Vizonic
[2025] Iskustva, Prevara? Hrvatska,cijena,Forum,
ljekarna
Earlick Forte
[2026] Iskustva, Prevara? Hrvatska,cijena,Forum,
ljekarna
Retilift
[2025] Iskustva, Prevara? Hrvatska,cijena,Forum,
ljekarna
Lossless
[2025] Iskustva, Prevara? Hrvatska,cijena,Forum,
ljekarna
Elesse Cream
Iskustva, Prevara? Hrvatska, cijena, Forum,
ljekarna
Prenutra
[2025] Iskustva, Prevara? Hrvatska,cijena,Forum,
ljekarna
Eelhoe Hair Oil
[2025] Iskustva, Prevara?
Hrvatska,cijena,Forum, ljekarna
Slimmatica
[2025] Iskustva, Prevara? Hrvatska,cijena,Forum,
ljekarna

────────────────────────────────────────

## ASSIGNMENT
Return the listing above in its entirety, word for word.

## FINAL ANSWER
Vizonic
[2025] Iskustva, Prevara? Hrvatska,cijena,Forum,
ljekarna
Earlick Forte
[2026] Iskustva, Prevara? Hrvatska,cijena,Forum,
ljekarna
Retilift
[2025] Iskustva, Prevara? Hrvatska,cijena,Forum,
ljekarna
Lossless
[2025] Iskustva, Prevara? Hrvatska,cijena,Forum,
ljekarna
Elesse Cream
Iskustva, Prevara? Hrvatska, cijena, Forum,
ljekarna
Prenutra
[2025] Iskustva, Prevara? Hrvatska,cijena,Forum,
ljekarna
Eelhoe Hair Oil
[2025] Iskustva, Prevara?
Hrvatska,cijena,Forum, ljekarna
Slimmatica
[2025] Iskustva, Prevara? Hrvatska,cijena,Forum,
ljekarna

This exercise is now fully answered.